(This program was originally scheduled to take place on February 13 but was rescheduled to March 12 due to inclement weather.)
In recognition of the 83rd anniversary of Japanese American incarceration during World War II, join Nevada Humanities and the Japanese American Citizens League for an evening of conversation about remembrance and the power of stories in the Japanese American community.
The evening begins with a presentation of audio excerpts from “The Magpie of Heart Mountain” — a 2021 episode from the podcast This Is Love featuring the story of Shigeru Yabu. Yabu was nine when he was incarcerated at Heart Mountain, where he befriended a wild baby magpie whom he named Maggie. The program concludes with a discussion with members of the Japanese American Citizens League moderated by Meredith Oda, associate professor of history at University of Nevada, Reno.
This event is free and open to the public. Space is limited, and tickets are required.
Courtesy of the National Archives and Records Administration
Photo courtesy of Alan de Qeriroz
Alan de Queiroz is a science writer and biologist who lives in Reno with his partner Tara and their children Hana and Eiji. Alan’s father, Richard de Queiroz, who was half Japanese and half Mexican, was a teenager in the Amache camp in Colorado during World War II. Many of Richard’s letters to his girlfriend from the Amache days, Frances Sasano, are in the collection of the Japanese American National Museum in Los Angeles. Alan’s mother, Kristine de Queiroz (formerly Kawaguchi) was living in Southern California when the war began, but her family was sponsored by friends in rural Utah and spent the war there, avoiding incarceration in the camps. However, because of the forced move, the family had to abandon a flower-growing business, which they never regained.
Nancy Mattson was born in Iowa, grew up in California, and has lived in Reno for the past forty-six years.
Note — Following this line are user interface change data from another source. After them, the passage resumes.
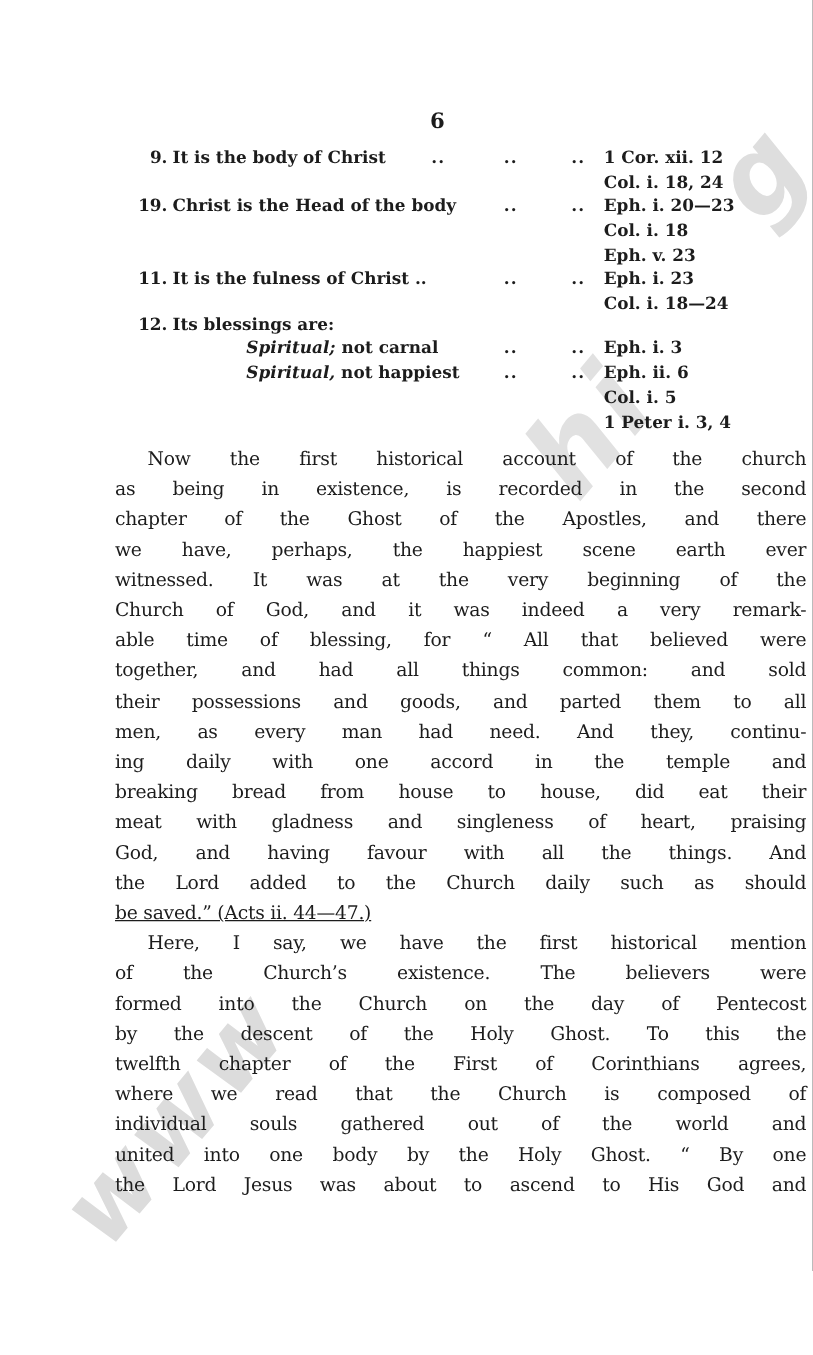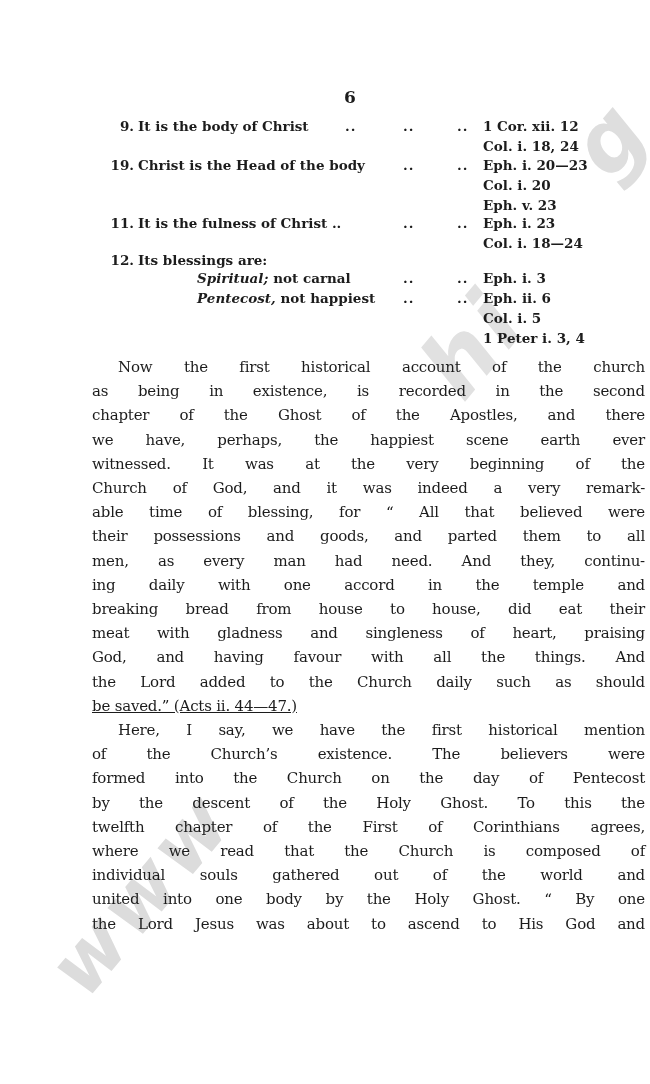--- a/index.html
+++ b/index.html
@@ -90,7 +90,7 @@
     </div>
 
     <div class="row" style="top:177px">
-      <span class="ref">Col. i. 20</span>
+      <span class="ref">Col. i. 18</span>
     </div>
 
     <div class="row" style="top:197px">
As a Sansei of Japanese-American heritage, she grew up hearing many stories from her parents who were interned in Poston, Arizona during the war. From oral histories and family documentation, Nancy has been able to piece together the tapestry that was her family’s pre-war, internment, and post-war history. Nancy was an active member of the Watsonville Buddhist Temple, and is currently a member of the Reno chapter of the JACL and a performing member of Reno Taiko Tsurunokai.
Photo courtesy of Nancy Mattson
Photo courtesy of Meredith Oda
Meredith Oda is Grace A. Griffen Associate Professor of American History at the University of Nevada, Reno. Originally from Philadelphia, she has lived in the Bay Area, Chicago, and the Central Valley of California. Her first book was The Gateway to the Pacific: Japanese Americans and the Remaking of San Francisco (Chicago, 2018) — a transpacific history of San Francisco. Oda has published in scholarly journals as well as outlets like the San Francisco Chronicle and TIME magazine. Her research has been supported by grants and fellowships from the National Endowment for the Humanities, the Huntington Library, and others and she is currently working on a book about what happened to Japanese Americans as they left the WWII incarceration camps for new homes and communities all over the country.
Rhoda Kealoha Thalman was born and raised on the Island of Maui. Rhoda relocated to Reno with her husband in 2015. As a graduate of the University of Hawaii at Manoa, Rhoda holds a B.A. in theatre performance with an emphasis on musical theater and theater arts of Asia and the Pacific. She joined the Reno Tsurunokai Taiko group and the Hula Group Halau Hula o’ Leilani in 2017 as a way to reconnect to her island roots. Rhoda has served on the board of the Reno chapter of the Japanese American Citizens League since 2022 as the chapter reformed after Covid, and currently serves as the 2025 Chapter President for JACL.